Sullen Vacancy. Wallace has persuaded himself that only Wallace is honest; that all his enemies are wrong and full of deceit. Perhaps only a dishonest man could think himself so completely honest.
Confronted by proof of his own inaccuracies, as he was in a humiliating press conference at Philadelphia (TIME, Aug. 2), Wallace sags and retreats behind a suddenly sullen vacancy. His carefully manufactured misconception of foreign affairs has led him into statements both dangerous and ludicrous. On a trip to Europe before a British audience he assailed his own nation in these words: "America's main objective was a quick victory followed by a quick return to normalcy. It was the normalcy of selfishness, nationalism and power politics." He blamed U.S. Ambassador Laurence Steinhardt and U.S. policy for the Communist coup in Czechoslovakia. He said of Jan Masaryk's suicide: "Maybe he had cancer." In all of his speeches, the U.S. is always wrong. He never attacks Russia; Russia, by implication, is always right. His way of solving the Berlin crisis is to give Berlin to the Russians.
Confronted with the charge that the Progressive Party platform is a faithful reflection of the Communists' proposed platform, Wallace says: "Then I'd say that they have a good platform."
Many a political reporter saw and reported the Red seizure of the Progressive Convention at Philadelphia. Wallace did not notice it. Afterwards he said blandly: "I would say that the Communists are the closest things to the early Christian martyrs. But I can truthfully say that the Communists have not come to me, as such. I saw one hurriedly in a railroad station not long ago. I don't recall his name. I told him I believed in progressive capitalism. That stopped him and I haven't heard from the Communists since."
Twofold Tragedy. Until now, many of the faithful members of the Progressive Party have rationalized Wallace's position on Communism and their own embarrassing fellowship with the Communists in the same way that Wallace has rationalized it. There have been signs of restlessness, however. Sooner or later the look of the Third Party's real bosses may repel the sincere non-Communists who are the backbone of the party's voting strength. The bosses may become so obvious that even the blindest Wallaceite will recognize them. Then Wallace will appear to them in the most ignoble role of all: the man who betrayed his friends.

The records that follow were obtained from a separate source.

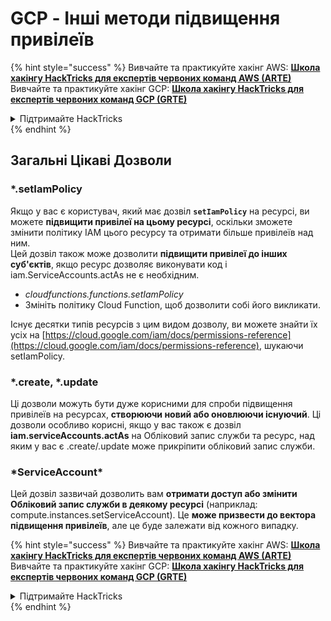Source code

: # GCP - Інші методи підвищення привілеїв

{% hint style="success" %}
Вивчайте та практикуйте хакінг AWS: <img src="/.gitbook/assets/image.png" alt="" data-size="line">[**Школа хакінгу HackTricks для експертів червоних команд AWS (ARTE)**](https://training.hacktricks.xyz/courses/arte)<img src="/.gitbook/assets/image.png" alt="" data-size="line">\
Вивчайте та практикуйте хакінг GCP: <img src="/.gitbook/assets/image (2).png" alt="" data-size="line">[**Школа хакінгу HackTricks для експертів червоних команд GCP (GRTE)**<img src="/.gitbook/assets/image (2).png" alt="" data-size="line">](https://training.hacktricks.xyz/courses/grte)

<details>

<summary>Підтримайте HackTricks</summary>

* Перевірте [**плани підписки**](https://github.com/sponsors/carlospolop)!
* **Приєднуйтесь до** 💬 [**групи Discord**](https://discord.gg/hRep4RUj7f) або [**групи Telegram**](https://t.me/peass) або **слідкуйте** за нами на **Twitter** 🐦 [**@hacktricks\_live**](https://twitter.com/hacktricks\_live)**.**
* **Поширюйте хакерські трюки, надсилаючи PR до** [**HackTricks**](https://github.com/carlospolop/hacktricks) та [**HackTricks Cloud**](https://github.com/carlospolop/hacktricks-cloud) репозиторіїв на GitHub.

</details>
{% endhint %}

## Загальні Цікаві Дозволи

### \*.setIamPolicy

Якщо у вас є користувач, який має дозвіл **`setIamPolicy`** на ресурсі, ви можете **підвищити привілеї на цьому ресурсі**, оскільки зможете змінити політику IAM цього ресурсу та отримати більше привілеїв над ним.\
Цей дозвіл також може дозволити **підвищити привілеї до інших суб'єктів**, якщо ресурс дозволяє виконувати код і iam.ServiceAccounts.actAs не є необхідним.

* _cloudfunctions.functions.setIamPolicy_
* Змініть політику Cloud Function, щоб дозволити собі його викликати.

Існує десятки типів ресурсів з цим видом дозволу, ви можете знайти їх усіх на [https://cloud.google.com/iam/docs/permissions-reference](https://cloud.google.com/iam/docs/permissions-reference), шукаючи setIamPolicy.

### \*.create, \*.update

Ці дозволи можуть бути дуже корисними для спроби підвищення привілеїв на ресурсах, **створюючи новий або оновлюючи існуючий**. Ці дозволи особливо корисні, якщо у вас також є дозвіл **iam.serviceAccounts.actAs** на Обліковий запис служби та ресурс, над яким у вас є .create/.update може прикріпити обліковий запис служби.

### \*ServiceAccount\*

Цей дозвіл зазвичай дозволить вам **отримати доступ або змінити Обліковий запис служби в деякому ресурсі** (наприклад: compute.instances.setServiceAccount). Це **може призвести до вектора підвищення привілеїв**, але це буде залежати від кожного випадку. 

{% hint style="success" %}
Вивчайте та практикуйте хакінг AWS: <img src="/.gitbook/assets/image.png" alt="" data-size="line">[**Школа хакінгу HackTricks для експертів червоних команд AWS (ARTE)**](https://training.hacktricks.xyz/courses/arte)<img src="/.gitbook/assets/image.png" alt="" data-size="line">\
Вивчайте та практикуйте хакінг GCP: <img src="/.gitbook/assets/image (2).png" alt="" data-size="line">[**Школа хакінгу HackTricks для експертів червоних команд GCP (GRTE)**<img src="/.gitbook/assets/image (2).png" alt="" data-size="line">](https://training.hacktricks.xyz/courses/grte)

<details>

<summary>Підтримайте HackTricks</summary>

* Перевірте [**плани підписки**](https://github.com/sponsors/carlospolop)!
* **Приєднуйтесь до** 💬 [**групи Discord**](https://discord.gg/hRep4RUj7f) або [**групи Telegram**](https://t.me/peass) або **слідкуйте** за нами на **Twitter** 🐦 [**@hacktricks\_live**](https://twitter.com/hacktricks\_live)**.**
* **Поширюйте хакерські трюки, надсилаючи PR до** [**HackTricks**](https://github.com/carlospolop/hacktricks) та [**HackTricks Cloud**](https://github.com/carlospolop/hacktricks-cloud) репозиторіїв на GitHub.

</details>
{% endhint %}
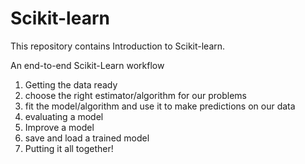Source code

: # Scikit-learn
This repository contains Introduction to Scikit-learn.

An end-to-end Scikit-Learn workflow

1. Getting the data ready
2. choose the right estimator/algorithm for our problems
3. fit the model/algorithm and use it to make predictions on our data
4. evaluating a model
5. Improve a model
6. save and load a trained model
7. Putting it all together! 

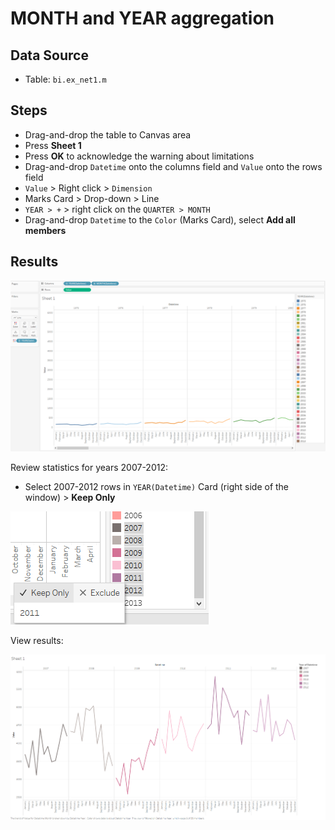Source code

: # MONTH and YEAR aggregation

## Data Source

* Table: `bi.ex_net1.m`

## Steps

- Drag-and-drop the table to Canvas area
- Press **Sheet 1**
- Press **OK** to acknowledge the warning about limitations
- Drag-and-drop `Datetime` onto the columns field and `Value` onto the rows field
- `Value` > Right click > `Dimension`
- Marks Card > Drop-down > Line
- `YEAR > +` > right click on the `QUARTER > MONTH`
- Drag-and-drop `Datetime` to the `Color` (Marks Card), select **Add all members**

## Results

![](../images/month_and_year.png)

Review statistics for years 2007-2012:

- Select 2007-2012 rows in `YEAR(Datetime)` Card (right side of the window) > **Keep Only**

![](../images/2007-2012.png)

View results:

![](../images/Sheet_1.png)
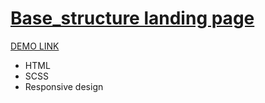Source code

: # [Base_structure landing page](https://ruslanvasylyshyn.github.io/landing_aweb/)

[DEMO LINK](https://ruslanvasylyshyn.github.io/landing_aweb/)

- HTML
- SCSS
- Responsive design
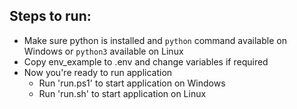 ## Steps to run:

* Make sure python is installed and `python` command available on Windows or `python3` available on Linux
* Copy env_example to .env and change variables if required
* Now you're ready to run application
    * Run 'run.ps1' to start application on Windows
    * Run 'run.sh' to start application on Linux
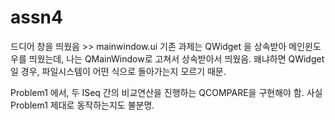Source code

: # assn4
드디어 창을 띄웠음 >> mainwindow.ui
기존 과제는 QWidget 을 상속받아 메인윈도우를 띄웠는데, 나는 QMainWindow로 고쳐서 상속받아서 띄웠음.
왜냐하면 QWidget일 경우, 파일시스템이 어떤 식으로 돌아가는지 모르기 때문.

Problem1 에서, 두 ISeq 간의 비교연산을 진행하는 QCOMPARE을 구현해야 함.
사실 Problem1 제대로 동작하는지도 불분명.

If that happens, where will Wallace be? He could openly and honestly withdraw his candidacy, as predicted by the New York Times's Arthur Krock. But he has not been a man distinguished for moral courage. In 1934, when his Agriculture Department was purged of a group of leftists, he made a brief protest and then sat silently by. Some of the victims were his close associates.When he made charges unsubstantiated by fact against the atomic-energy policy of Bernard Baruch, he first promised Baruch a retraction, then vanished ignominiously. In crises he is apt to be simply in absentia. If his hodgepodge party breaks up he may stay with it officially but spiritually go elsewhere.
But today, when Wallace denounces every criticism as Red-baiting, the Wallace movement is a twofold tragedy. It is the tragedy of Henry Wallace, a weak leader driven by ambition, bitterness and self-delusion into a misconception of the promised land. It is also the tragedy of the sincere people whom he is leading into a wilderness.